Exercise prompt: Print back each record unchanged, without pictures.

Material to process:
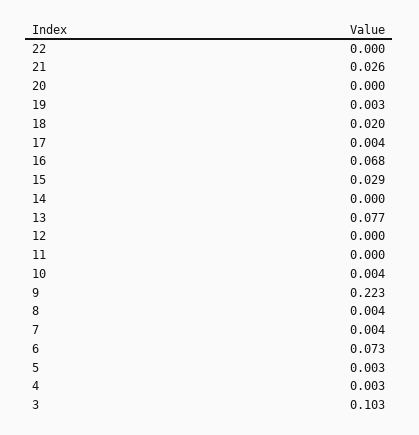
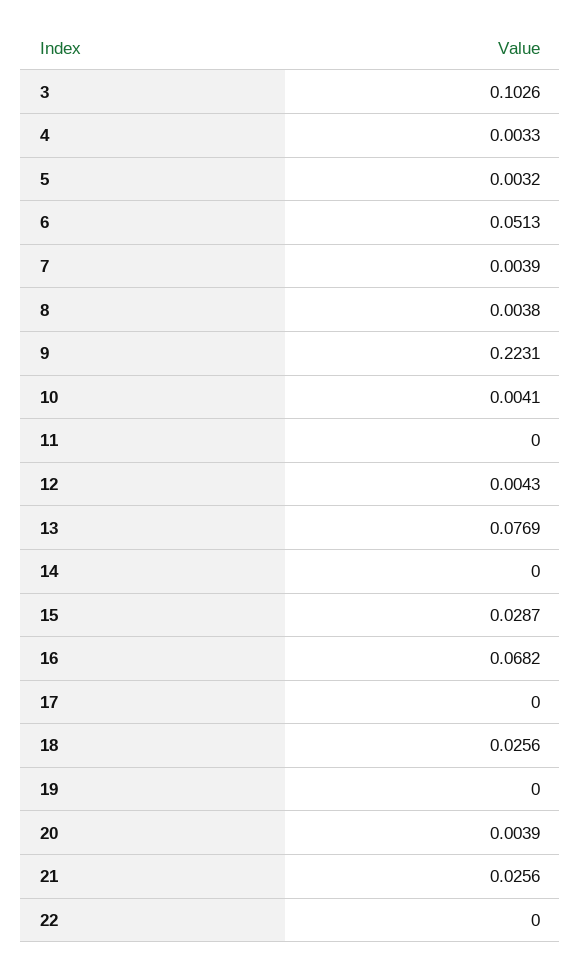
  {
    "22": 0,
    "21": 0.0256,
-   "20": 0,
+   "20": 0.0039,
-   "19": 0.003,
+   "19": 0,
-   "18": 0.02,
+   "18": 0.0256,
-   "17": 0.004,
+   "17": 0,
    "16": 0.0682,
    "15": 0.0287,
    "14": 0,
    "13": 0.0769,
-   "12": 0,
+   "12": 0.0043,
    "11": 0,
    "10": 0.0041,
    "9": 0.2231,
    "8": 0.0038,
    "7": 0.0039,
-   "6": 0.073,
+   "6": 0.0513,
    "5": 0.0032,
    "4": 0.0033,
    "3": 0.1026
  }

Response for this exercise:
  {
    "22": 0,
    "21": 0.0256,
-   "20": 0,
+   "20": 0.0039,
-   "19": 0.003,
+   "19": 0,
-   "18": 0.02,
+   "18": 0.0256,
-   "17": 0.004,
+   "17": 0,
    "16": 0.0682,
    "15": 0.0287,
    "14": 0,
    "13": 0.0769,
-   "12": 0,
+   "12": 0.0043,
    "11": 0,
    "10": 0.0041,
    "9": 0.2231,
    "8": 0.0038,
    "7": 0.0039,
-   "6": 0.073,
+   "6": 0.0513,
    "5": 0.0032,
    "4": 0.0033,
    "3": 0.1026
  }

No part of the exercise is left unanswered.